H has sort of tried but it is from the "well this'll shut her up" place mostly. I know he's scared. He was really lonely while he was away last week--but I wasn't, I was fine.
I am setting up an appointment to go over all of my docs with the attorney for when I'm off after labor day.
A lady at work said "see H? These are all good qualities..." during a conversation about a guy at work. So it's making it's rounds at work. The guy she was referring to? Doctor dude. (he has steered clear since June and we really only communicate about work now) I am sure he has heard some of my sitch.
cuddlyevil, you are brave and strong. You were brave to have the first conversation with him, and you continue to be brave by asking for what you deserve instead of settling.

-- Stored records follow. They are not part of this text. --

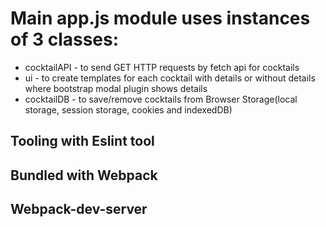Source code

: # Main app.js module uses instances of 3 classes: 
* cocktailAPI - to send GET HTTP requests by fetch api for cocktails
* ui - to create templates for each cocktail with details or without details where bootstrap modal plugin shows details
* cocktailDB - to save/remove cocktails from Browser Storage(local storage, session storage, cookies and indexedDB)

## Tooling with Eslint tool
## Bundled with Webpack
## Webpack-dev-server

You kick ass.
"This was so much fun!" About my evening with my mom last night. We always have a nice time, and I love my mom to pieces, but last night we were baking and talking and legit cracking ourselves up all night. It was awesome. I forget that she is the original smart ass.
Post by captainmel on Aug 25, 2013 21:16:18 GMT -5
EVERYONE. My ice cream cake was $16. I had a craving. I got home and stuck my for in (no I did not cut a slice) and there was no cake! It was a fucking ice cream patty!! And it was all crystalized ice cream like it had been melted and re frozen. It was disgusting.
My father sent me that link, pointing out that this time of year is fairly common for birthdays and in the email said: "A lot of Virgos created at holiday parties!"
TMI, dad. TMI.
My birthday is Friday but I was born about 3 weeks early, so my mom was due mid-September. Again, TMI.